→ **Exercise brief**
Only the lines below, from the one with "camera: 25 degrees right, 10 degrees down" through the one with "cardboard box [255,277,347,369] -> none", are to be written out, exactly.

→ **Information**
*** Block opens ***
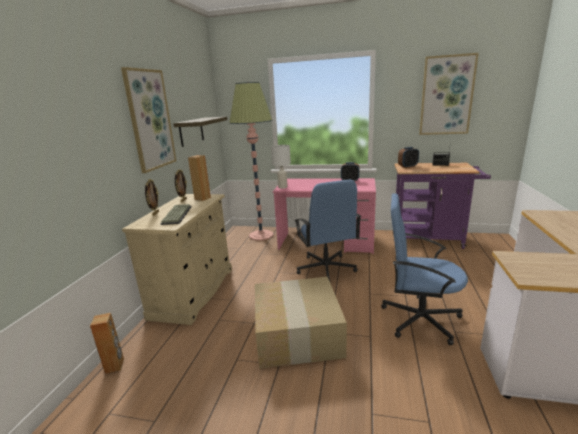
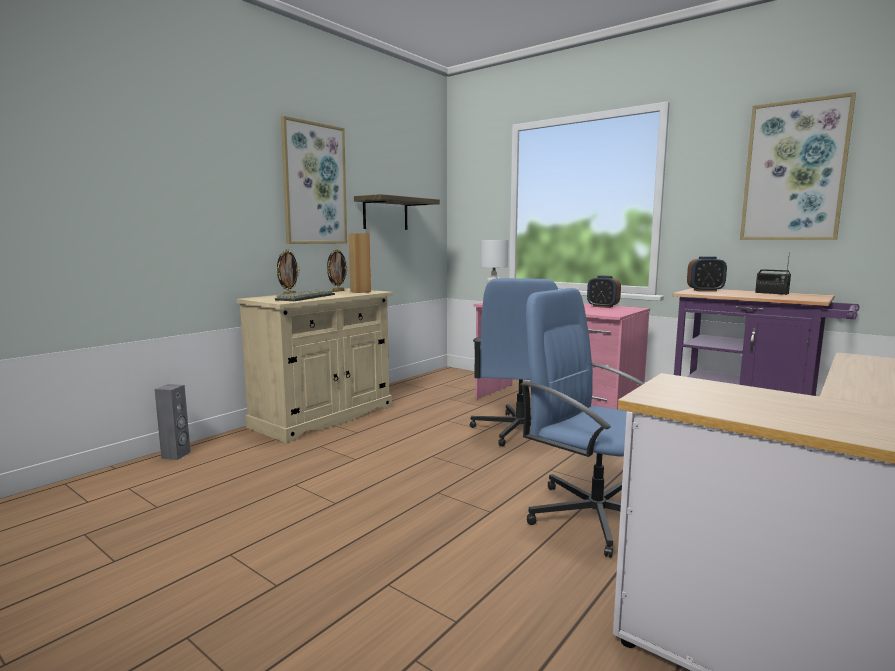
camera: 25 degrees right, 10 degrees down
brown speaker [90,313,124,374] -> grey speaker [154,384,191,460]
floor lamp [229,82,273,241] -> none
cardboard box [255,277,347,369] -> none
*** Block closes ***
*** Block opens ***
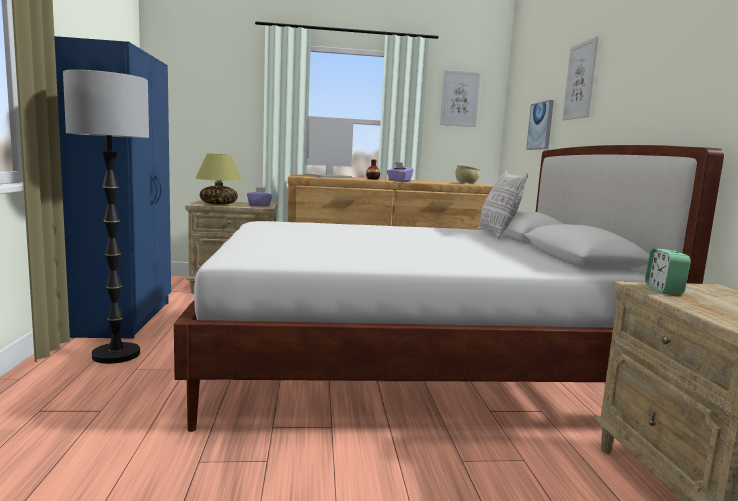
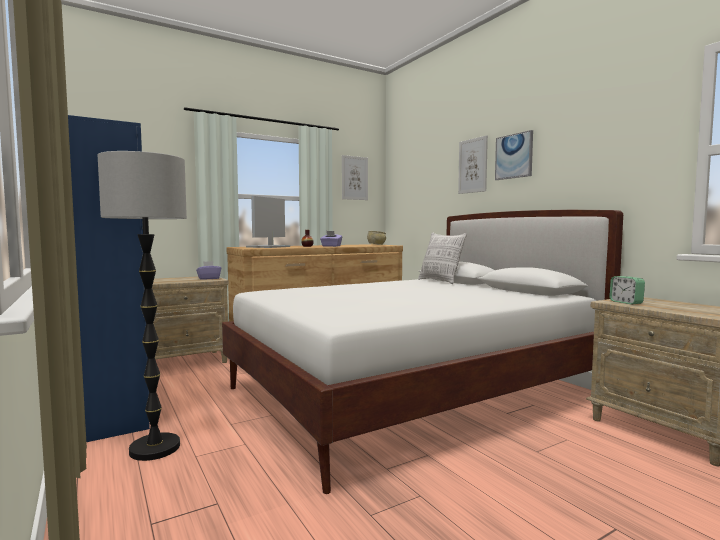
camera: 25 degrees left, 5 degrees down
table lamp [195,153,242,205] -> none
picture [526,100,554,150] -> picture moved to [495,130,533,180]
*** Block closes ***
*** Block opens ***
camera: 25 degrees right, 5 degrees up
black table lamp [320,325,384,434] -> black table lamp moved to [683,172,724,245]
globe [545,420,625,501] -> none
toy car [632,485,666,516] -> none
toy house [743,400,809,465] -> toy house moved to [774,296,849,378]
*** Block closes ***
→ **Answer box**
camera: 25 degrees right, 10 degrees down
brown speaker [90,313,124,374] -> grey speaker [154,384,191,460]
floor lamp [229,82,273,241] -> none
cardboard box [255,277,347,369] -> none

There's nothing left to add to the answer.